Projects by Form Six pupils from two local schools won places in the top 12 at the 14th Awarding Programme for Future Scientists, beating more than 1,000 shortlisted entries from across China.
Seraph Wu Shi-kei and Roland Szeto Ho-lun each spent six months working on their projects with teachers.
Wu's innovation - a simple kit to test for five harmful metal ions in water - was one of three projects nationwide to earn the top "future scientist" award, the first time a Hong Kong girl had received the honour.
"Water and air pollution are the most serious today," said Wu, 17, a pupil of St Paul's Convent School in Causeway Bay. "It's tough to measure air pollution, so I chose water pollution. This is a global problem...many people have trouble getting access to clean water."
She discovered that by mixing MSG with water, then dropping the solution onto a dish, the chemical reaction would cause a certain pigmented colour to appear if the water was contaminated by one of the five most common pollutants.
Szeto, of Carmel Pak U Secondary School in Tai Po, was also in the top 12, while two classmates won other prizes.
Szeto's discovery was a compost mixture that produced a type of hydro gel that could be substituted for formaldehyde in pressed wood products. His innovation was more environmentally friendly and less harmful to human health.
Classmate Yip Kin-kwan was rewarded for a timely invention: a simple procedure to measure peroxide and aldehyde levels in heated oil to see if it is inedible so-called "gutter oil" - like that which led to a scandal in Taiwan.
"I love eating fried foods, which my mother says are unhealthy.
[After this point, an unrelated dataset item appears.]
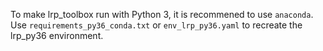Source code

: To make lrp_toolbox run with Python 3, it is recommened to use `anaconda`.
Use `requirements_py36_conda.txt` or `env_lrp_py36.yaml` to recreate the lrp_py36 environment.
So I came up with the idea of finding out which type of oil is best, and what temperature it should be heated to," he said. "Then I read about … gutter oil and unsafe oil, and thought it would be meaningful to look for ways of detecting that."
The third student from Carmel, Chiu Man-ying, discovered that ginger and pieces of tiles with a layer of activated carbon can force out over-oxygenated water.